Rare Book Monthly

Articles - December - 2006 Issue

Save Time, Increase Profits: Take Control of Your Foreign Affairs

Euro

We might be buying from sellers who have no interest in US dollars, but want to be paid in pounds or euros.


By Renee Magriel Roberts

The Internet has not only pushed bookselling into automation, but also into hypertension-producing foreign markets. It's great having access to all those bookstores in Edinburgh, or the customers from Japan, but every single methodology commonly available to complete foreign transactions appears designed to create headaches and cost us money.

Where booksellers might have once just sold books locally, now we get orders emanating from all sorts of unusual locations -- I once received one that read "Joe Smith, Mauritius, Indian Ocean". We might be buying from sellers who have no interest in US dollars, but want to be paid in L (pounds sterling) or C (euros). If that weren't enough to create anxiety, vendors are anxious to have either checks in their home currencies, or worse still, wire transfers directly into their bank accounts.

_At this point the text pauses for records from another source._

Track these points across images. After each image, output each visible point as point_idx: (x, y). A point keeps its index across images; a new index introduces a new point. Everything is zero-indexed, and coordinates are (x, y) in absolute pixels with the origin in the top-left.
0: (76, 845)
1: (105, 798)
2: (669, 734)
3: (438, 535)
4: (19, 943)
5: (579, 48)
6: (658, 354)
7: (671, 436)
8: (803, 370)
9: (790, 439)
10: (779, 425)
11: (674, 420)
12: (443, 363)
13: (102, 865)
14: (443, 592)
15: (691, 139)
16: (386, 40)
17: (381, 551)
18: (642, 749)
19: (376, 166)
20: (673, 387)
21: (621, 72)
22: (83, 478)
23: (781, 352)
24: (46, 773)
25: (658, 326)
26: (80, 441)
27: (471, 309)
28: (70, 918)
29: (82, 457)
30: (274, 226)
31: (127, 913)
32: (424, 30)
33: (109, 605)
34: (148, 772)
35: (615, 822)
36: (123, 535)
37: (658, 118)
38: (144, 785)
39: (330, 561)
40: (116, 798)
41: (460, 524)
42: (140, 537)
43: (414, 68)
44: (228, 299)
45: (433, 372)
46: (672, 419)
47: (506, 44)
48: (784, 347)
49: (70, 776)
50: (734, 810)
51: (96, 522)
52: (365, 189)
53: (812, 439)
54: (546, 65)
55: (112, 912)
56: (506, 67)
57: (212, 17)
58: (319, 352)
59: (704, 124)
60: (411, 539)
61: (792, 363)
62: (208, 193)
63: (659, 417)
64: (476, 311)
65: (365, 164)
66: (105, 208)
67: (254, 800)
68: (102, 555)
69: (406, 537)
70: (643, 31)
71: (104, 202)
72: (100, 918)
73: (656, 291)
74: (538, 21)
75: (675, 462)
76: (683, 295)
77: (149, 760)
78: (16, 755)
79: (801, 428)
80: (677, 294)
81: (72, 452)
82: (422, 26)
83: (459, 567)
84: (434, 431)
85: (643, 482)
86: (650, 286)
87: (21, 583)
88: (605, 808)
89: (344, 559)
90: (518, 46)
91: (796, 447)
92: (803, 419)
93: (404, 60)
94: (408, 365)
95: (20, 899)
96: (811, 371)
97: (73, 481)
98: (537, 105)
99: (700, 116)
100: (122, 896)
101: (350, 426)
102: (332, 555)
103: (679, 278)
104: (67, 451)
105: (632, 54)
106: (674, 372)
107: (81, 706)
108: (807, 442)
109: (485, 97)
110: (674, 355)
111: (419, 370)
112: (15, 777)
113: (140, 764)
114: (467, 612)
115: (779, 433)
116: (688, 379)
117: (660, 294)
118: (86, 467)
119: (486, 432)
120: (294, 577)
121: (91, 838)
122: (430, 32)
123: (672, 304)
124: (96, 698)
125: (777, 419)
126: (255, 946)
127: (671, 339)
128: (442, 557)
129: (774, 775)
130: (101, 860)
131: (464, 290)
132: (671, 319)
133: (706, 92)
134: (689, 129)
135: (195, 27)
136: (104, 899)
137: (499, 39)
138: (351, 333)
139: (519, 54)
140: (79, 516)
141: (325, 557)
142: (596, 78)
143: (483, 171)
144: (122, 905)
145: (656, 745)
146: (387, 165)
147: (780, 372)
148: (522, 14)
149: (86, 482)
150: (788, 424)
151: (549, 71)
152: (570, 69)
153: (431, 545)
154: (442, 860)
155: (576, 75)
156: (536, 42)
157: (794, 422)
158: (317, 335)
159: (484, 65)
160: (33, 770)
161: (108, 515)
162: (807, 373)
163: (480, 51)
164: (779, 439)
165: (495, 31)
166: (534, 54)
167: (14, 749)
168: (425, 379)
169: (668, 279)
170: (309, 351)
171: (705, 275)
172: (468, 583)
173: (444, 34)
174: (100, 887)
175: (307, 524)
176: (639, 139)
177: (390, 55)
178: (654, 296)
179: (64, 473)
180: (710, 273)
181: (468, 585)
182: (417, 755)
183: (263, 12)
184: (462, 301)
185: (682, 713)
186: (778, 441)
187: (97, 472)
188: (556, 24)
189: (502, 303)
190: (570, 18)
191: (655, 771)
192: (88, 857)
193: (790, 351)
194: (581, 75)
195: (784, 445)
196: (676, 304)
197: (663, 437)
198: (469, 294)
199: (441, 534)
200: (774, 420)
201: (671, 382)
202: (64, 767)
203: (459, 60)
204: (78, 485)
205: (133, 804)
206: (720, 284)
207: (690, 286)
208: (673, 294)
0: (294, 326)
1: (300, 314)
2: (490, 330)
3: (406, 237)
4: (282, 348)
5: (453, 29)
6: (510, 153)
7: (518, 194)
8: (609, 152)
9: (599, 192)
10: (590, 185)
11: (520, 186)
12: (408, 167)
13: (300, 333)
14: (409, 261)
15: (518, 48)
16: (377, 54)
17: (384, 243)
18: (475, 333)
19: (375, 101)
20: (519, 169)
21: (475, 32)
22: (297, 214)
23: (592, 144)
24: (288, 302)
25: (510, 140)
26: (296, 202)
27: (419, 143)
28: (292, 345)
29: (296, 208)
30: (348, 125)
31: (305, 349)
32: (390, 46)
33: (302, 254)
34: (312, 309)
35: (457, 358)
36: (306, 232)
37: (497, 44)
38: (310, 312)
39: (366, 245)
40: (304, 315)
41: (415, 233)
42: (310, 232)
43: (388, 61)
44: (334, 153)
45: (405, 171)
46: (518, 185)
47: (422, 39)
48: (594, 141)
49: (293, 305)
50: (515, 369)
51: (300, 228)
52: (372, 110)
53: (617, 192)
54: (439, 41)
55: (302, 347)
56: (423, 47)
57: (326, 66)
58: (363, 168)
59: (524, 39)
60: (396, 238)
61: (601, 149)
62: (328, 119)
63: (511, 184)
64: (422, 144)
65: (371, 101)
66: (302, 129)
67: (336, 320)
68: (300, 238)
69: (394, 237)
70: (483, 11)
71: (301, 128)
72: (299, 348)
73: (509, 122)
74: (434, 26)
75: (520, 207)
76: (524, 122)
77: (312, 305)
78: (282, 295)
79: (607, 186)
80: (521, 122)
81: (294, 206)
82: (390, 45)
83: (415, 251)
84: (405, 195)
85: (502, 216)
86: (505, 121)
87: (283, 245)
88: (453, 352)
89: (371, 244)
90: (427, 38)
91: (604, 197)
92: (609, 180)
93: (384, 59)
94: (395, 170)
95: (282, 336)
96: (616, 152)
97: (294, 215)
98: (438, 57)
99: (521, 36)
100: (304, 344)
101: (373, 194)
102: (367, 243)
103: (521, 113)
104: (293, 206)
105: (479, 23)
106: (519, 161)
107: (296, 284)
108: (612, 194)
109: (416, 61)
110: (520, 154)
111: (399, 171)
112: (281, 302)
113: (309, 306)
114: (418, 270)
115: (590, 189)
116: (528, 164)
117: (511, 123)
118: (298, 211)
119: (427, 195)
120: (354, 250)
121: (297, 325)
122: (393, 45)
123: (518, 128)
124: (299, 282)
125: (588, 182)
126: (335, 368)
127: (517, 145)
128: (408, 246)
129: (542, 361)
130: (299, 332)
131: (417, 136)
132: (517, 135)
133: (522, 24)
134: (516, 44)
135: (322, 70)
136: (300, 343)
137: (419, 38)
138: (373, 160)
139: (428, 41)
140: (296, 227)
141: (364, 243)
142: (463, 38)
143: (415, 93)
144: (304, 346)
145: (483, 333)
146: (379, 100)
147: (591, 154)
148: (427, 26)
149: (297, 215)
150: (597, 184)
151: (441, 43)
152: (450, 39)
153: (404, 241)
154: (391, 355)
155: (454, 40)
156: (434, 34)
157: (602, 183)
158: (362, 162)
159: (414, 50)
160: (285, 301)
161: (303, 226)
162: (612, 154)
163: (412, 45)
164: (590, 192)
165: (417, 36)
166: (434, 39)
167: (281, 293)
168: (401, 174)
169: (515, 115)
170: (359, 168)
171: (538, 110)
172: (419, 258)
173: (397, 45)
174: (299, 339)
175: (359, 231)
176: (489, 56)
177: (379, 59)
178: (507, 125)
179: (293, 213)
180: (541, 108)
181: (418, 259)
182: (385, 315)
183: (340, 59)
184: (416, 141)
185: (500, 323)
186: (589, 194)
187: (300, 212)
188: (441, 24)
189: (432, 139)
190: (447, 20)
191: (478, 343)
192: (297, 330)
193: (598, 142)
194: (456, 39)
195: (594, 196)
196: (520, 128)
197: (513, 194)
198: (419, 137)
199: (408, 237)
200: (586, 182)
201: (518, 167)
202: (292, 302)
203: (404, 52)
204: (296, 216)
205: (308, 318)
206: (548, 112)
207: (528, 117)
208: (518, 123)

In addition to direct sales, we frequently buy books from overseas vendors, or engage in third-party transactions, where we buy from another seller to meet the needs of one of our customers. When either customer or vendor is located overseas, the timing of these transactions can be a killer. How can you be assured that by the time you receive a check from your customer, the exchange rate offered by your bank in a wire transfer will enable you to make any kind of profit? With really thin margins on third-party transactions, you can lose money if the money market goes against you.

One can always choose to only buy and sell domestically. I can understand this decision, especially when shipping and insuring incoming and outgoing offshore transactions can significantly shave off any profits. You could just roll up the moat and make do with US sales, but that is not a formula for success in a global economy.

When the dollar dips against the pound, for example, we notice a definite upswing in our foreign sales, and conversely, when the dollar rises, it is a better time to buy stock from overseas. If you are going to engage successfully in international trade, you have to be aware of the relative values of different currencies in order to maximize your profits.

If you just use third party sites to handle sales transactions, understand that you are being charged many times for the service they provide: built into the commissions and fees you are paying are hidden fees, such as the use of your money over time and the shaving of profits off the transaction via the exchange rate. To ignore the cost of the currency exchange is to tacitly agree to a continuous tax.